__WORK REQUIRED__. Give back exactly the lines of the material below, starting with the line with "1/8/08: New Hampshire" and going on through the line with "The media pundits".

__GIVEN DATA__.
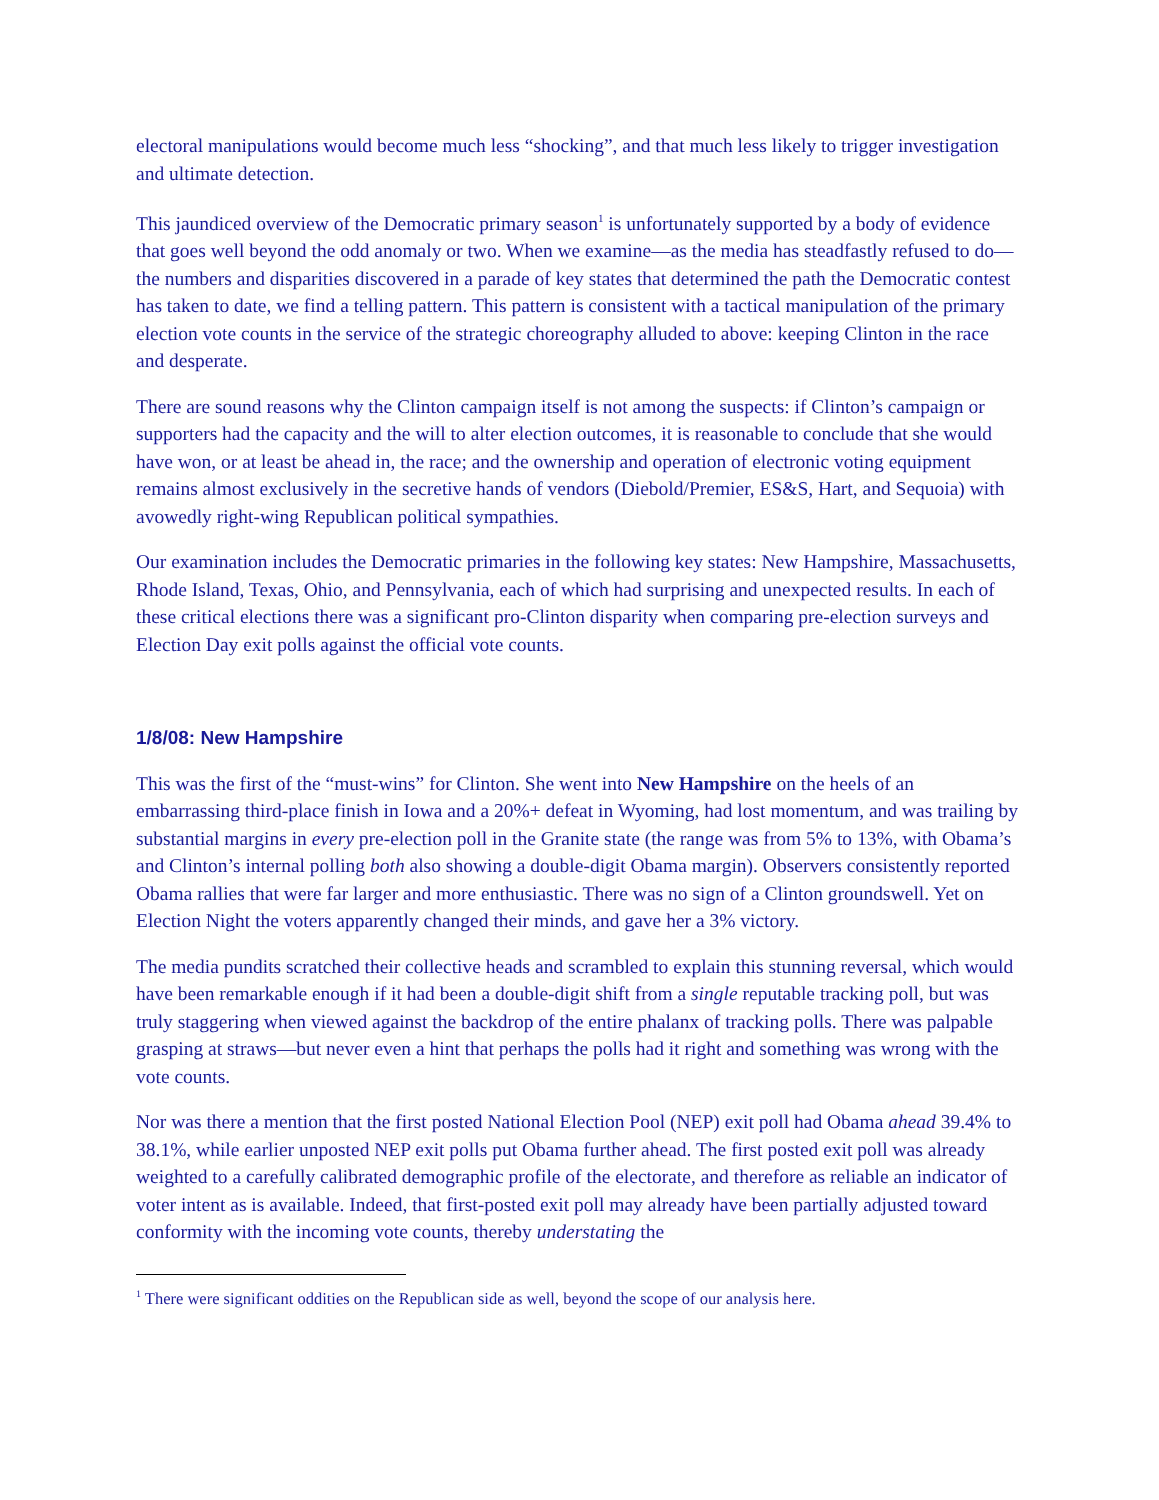electoral manipulations would become much less “shocking”, and that much less likely to trigger investigation and ultimate detection.
This jaundiced overview of the Democratic primary season<sup>1</sup> is unfortunately supported by a body of evidence that goes well beyond the odd anomaly or two. When we examine—as the media has steadfastly refused to do—the numbers and disparities discovered in a parade of key states that determined the path the Democratic contest has taken to date, we find a telling pattern. This pattern is consistent with a tactical manipulation of the primary election vote counts in the service of the strategic choreography alluded to above: keeping Clinton in the race and desperate.
There are sound reasons why the Clinton campaign itself is not among the suspects: if Clinton’s campaign or supporters had the capacity and the will to alter election outcomes, it is reasonable to conclude that she would have won, or at least be ahead in, the race; and the ownership and operation of electronic voting equipment remains almost exclusively in the secretive hands of vendors (Diebold/Premier, ES&S, Hart, and Sequoia) with avowedly right-wing Republican political sympathies.
Our examination includes the Democratic primaries in the following key states: New Hampshire, Massachusetts, Rhode Island, Texas, Ohio, and Pennsylvania, each of which had surprising and unexpected results. In each of these critical elections there was a significant pro-Clinton disparity when comparing pre-election surveys and Election Day exit polls against the official vote counts.
1/8/08: New Hampshire
This was the first of the “must-wins” for Clinton. She went into New Hampshire on the heels of an embarrassing third-place finish in Iowa and a 20%+ defeat in Wyoming, had lost momentum, and was trailing by substantial margins in every pre-election poll in the Granite state (the range was from 5% to 13%, with Obama’s and Clinton’s internal polling both also showing a double-digit Obama margin). Observers consistently reported Obama rallies that were far larger and more enthusiastic. There was no sign of a Clinton groundswell. Yet on Election Night the voters apparently changed their minds, and gave her a 3% victory.
The media pundits scratched their collective heads and scrambled to explain this stunning reversal, which would have been remarkable enough if it had been a double-digit shift from a single reputable tracking poll, but was truly staggering when viewed against the backdrop of the entire phalanx of tracking polls. There was palpable grasping at straws—but never even a hint that perhaps the polls had it right and something was wrong with the vote counts.
Nor was there a mention that the first posted National Election Pool (NEP) exit poll had Obama ahead 39.4% to 38.1%, while earlier unposted NEP exit polls put Obama further ahead. The first posted exit poll was already weighted to a carefully calibrated demographic profile of the electorate, and therefore as reliable an indicator of voter intent as is available. Indeed, that first-posted exit poll may already have been partially adjusted toward conformity with the incoming vote counts, thereby understating the
<sup>1</sup> There were significant oddities on the Republican side as well, beyond the scope of our analysis here.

__EXPECTED ANSWER__.
1/8/08: New Hampshire
This was the first of the “must-wins” for Clinton. She went into New Hampshire on the heels of an embarrassing third-place finish in Iowa and a 20%+ defeat in Wyoming, had lost momentum, and was trailing by substantial margins in every pre-election poll in the Granite state (the range was from 5% to 13%, with Obama’s and Clinton’s internal polling both also showing a double-digit Obama margin). Observers consistently reported Obama rallies that were far larger and more enthusiastic. There was no sign of a Clinton groundswell. Yet on Election Night the voters apparently changed their minds, and gave her a 3% victory.
The media pundits scratched their collective heads and scrambled to explain this stunning reversal, which would have been remarkable enough if it had been a double-digit shift from a single reputable tracking poll, but was truly staggering when viewed against the backdrop of the entire phalanx of tracking polls. There was palpable grasping at straws—but never even a hint that perhaps the polls had it right and something was wrong with the vote counts.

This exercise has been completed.